→ Complete the following:
1. Read the review of Vitale's book and decide whether each statement agrees with it. Answer yes or no for each, quoting the words of the review that decide it.
(a) Coinage receives more attention in the book than any other source.
(b) Vitale finds long-term continuities, such as an unchanging artistic convention.
(c) The same imagery always expresses the same meaning.
2. In the review of Vitale's book, what is the book's main title?
3. Please carry on the review of Vitale's book from its last sentence.

The main title of his book, Das Imperium in Wort und Bild, is rather ambiguous, and we need the subtitle to find out what Vitale's subject actually is: the manner in which Romans visualize and describe the constituent parts of the empire, by way of inscribed monuments, coins, and literary texts (there is also a tiny bit about how the subjects of Rome see themselves - a perspective that is but rarely documented in our sources). It should be said that coinage gets by far the most attention; it is undeniably the richest source for the subject.

Obviously, this is a very ambitious study about what, in Roman eyes, the empire actually is, about which meaningful units that empire is supposed to be composed of, and about how the discourse concerning these units develops. I say 'develops', because all of this has to be seen in its historical context. What is the exact relationship between the status of some ethnographic, geographic or administrative unit, and the way in which it is depicted? Apart from more specific findings, to which we will return later on, an important conclusion drawn by Vitale from the evidence (325), but also one of his methodological points of departure (46), is that there are no long-term continuities, such as an unchanging artistic convention. Everything is subject to historical dynamism and has to be looked at within its contexts. Even the same imagery can be used to express different meanings, or a comparable meaning expressed by different imagery. When we scrutinize the multifarious materials brought together by Vitale, we cannot but conclude that he is right: images and words are in a constant flux, ever adapting to a changing environment - which does not make Vitale's work, and our task in reading it, any easier.

→ Supplied records:
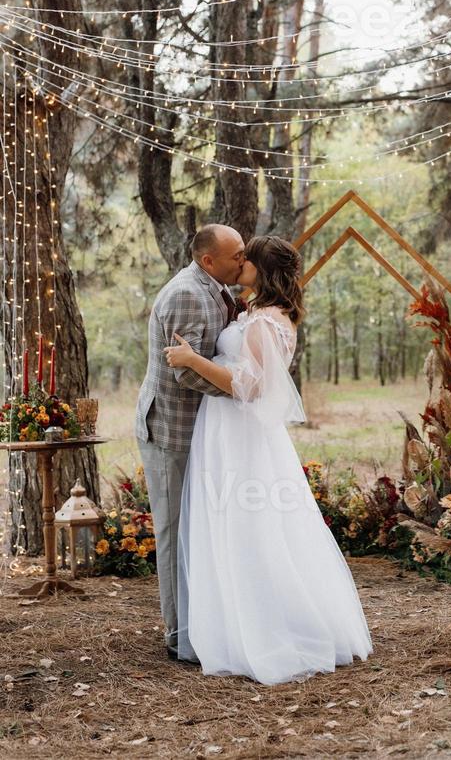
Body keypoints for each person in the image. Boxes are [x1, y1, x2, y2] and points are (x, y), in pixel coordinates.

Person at [165, 234, 373, 685]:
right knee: (249, 524)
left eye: (246, 259)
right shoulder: (262, 313)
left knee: (247, 525)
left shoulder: (263, 322)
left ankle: (261, 629)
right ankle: (236, 621)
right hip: (232, 431)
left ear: (260, 269)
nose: (239, 263)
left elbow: (251, 386)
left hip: (238, 431)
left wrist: (192, 359)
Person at [136, 224, 245, 660]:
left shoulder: (218, 288)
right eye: (236, 253)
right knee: (174, 531)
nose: (244, 258)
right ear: (208, 260)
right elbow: (184, 369)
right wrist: (241, 391)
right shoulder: (186, 293)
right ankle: (178, 635)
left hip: (202, 433)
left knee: (199, 531)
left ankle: (207, 623)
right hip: (171, 429)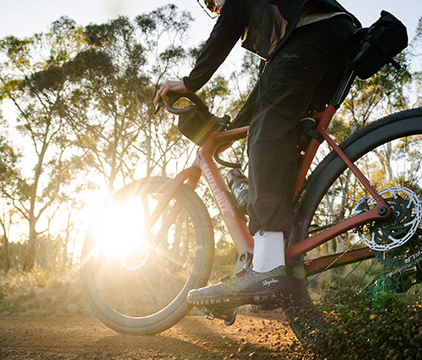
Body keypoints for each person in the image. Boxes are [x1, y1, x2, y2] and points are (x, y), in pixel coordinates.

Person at [152, 0, 356, 308]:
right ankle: (276, 258)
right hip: (330, 38)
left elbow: (230, 19)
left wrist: (191, 82)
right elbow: (264, 91)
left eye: (211, 0)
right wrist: (233, 130)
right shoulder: (283, 34)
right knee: (276, 130)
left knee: (267, 135)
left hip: (317, 32)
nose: (214, 7)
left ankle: (267, 268)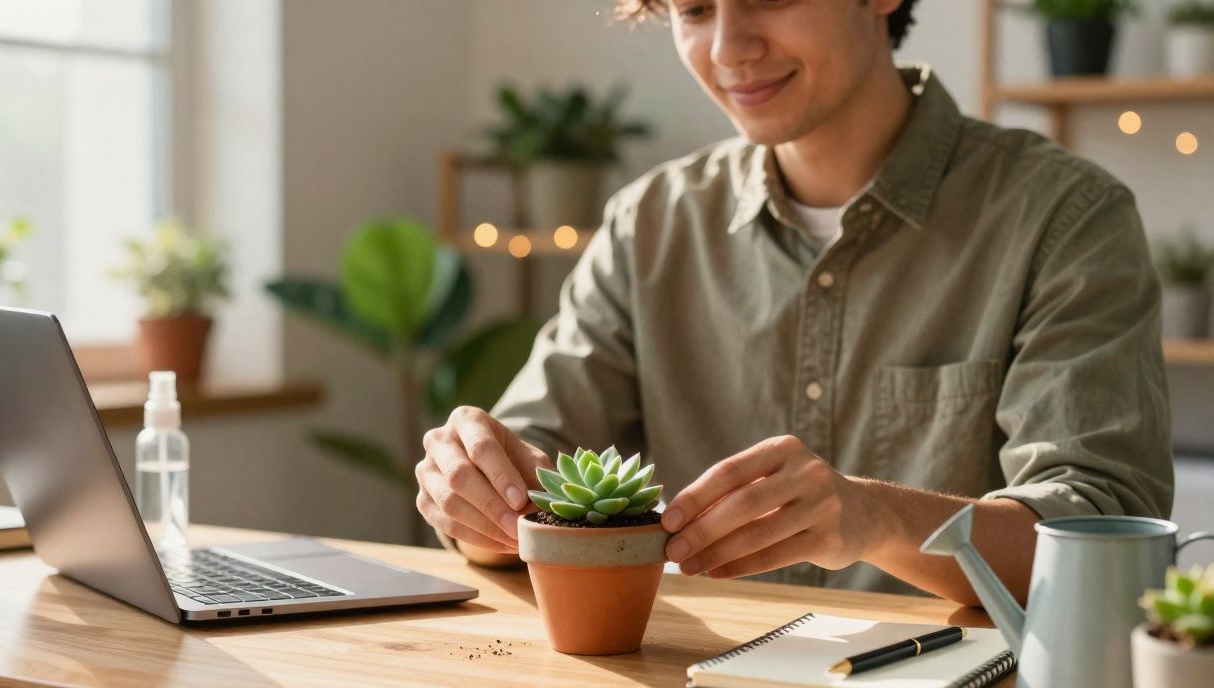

→ Responses to the exercise:
1.
(a) Yes: "coinage gets by far the most attention"
(b) No: "there are no long-term continuities, such as an unchanging artistic convention"
(c) No: "Even the same imagery can be used to express different meanings"

2. Das Imperium in Wort und Bild

3.
The book consists of three parts. The first part consists of 35 pages of introduction, mainly historiography, an overview of the sources, and methodological considerations. Important is the way in which he makes short thrift of a number of existing preconceptions, such as the notion that personifications were meant to communicate with the illiterate who could not read the inscriptions or other written labels, or the many speculations, especially in the field of gender studies, about the fact that most personifications are feminine. The first is simply falsified by pointing out that many personifications do not carry labels at all and thus seem directed at the literate as much as the illiterate; the femininity of the personifications Vitale shows clearly to be grounded in grammar: feminine personifications correspond to a feminine nomenclature.

The second part, some 135 pages, that is one half on the book, deals with many different kinds of Roman imagery, discussed in an exemplary manner, that all feed into a specific imperial visual and textual discourse. Vitale deals with the triumphus, tropaea, coin images and legends, Augustus' Res Gestae and monuments as the Sebasteion at Aphrodisias and the imperial fora and the Hadrianeum in Campo Martio in Rome. The arrangement is chronological, but within the chronology individual items give rise to more thematic discussions, such as imperial victory titles. Vitale seeks to elucidate what he calls the Darstellungslogik, the programmatic way in which the imagery is put together. True to his historic-contextual approach we should in fact be speaking of Darstellungslogiken in the plural. Vitale provides an exhaustive analysis of the criteria that govern the production of the imagery, and the messages which the imagery bears out, and how these were received. The text is extremely dense, and almost every page contains a number of interesting observations which it is impossible to discuss here. As was already said, this book is not an easy read; I can add that it is also very hard to summarize - another point we will come back to.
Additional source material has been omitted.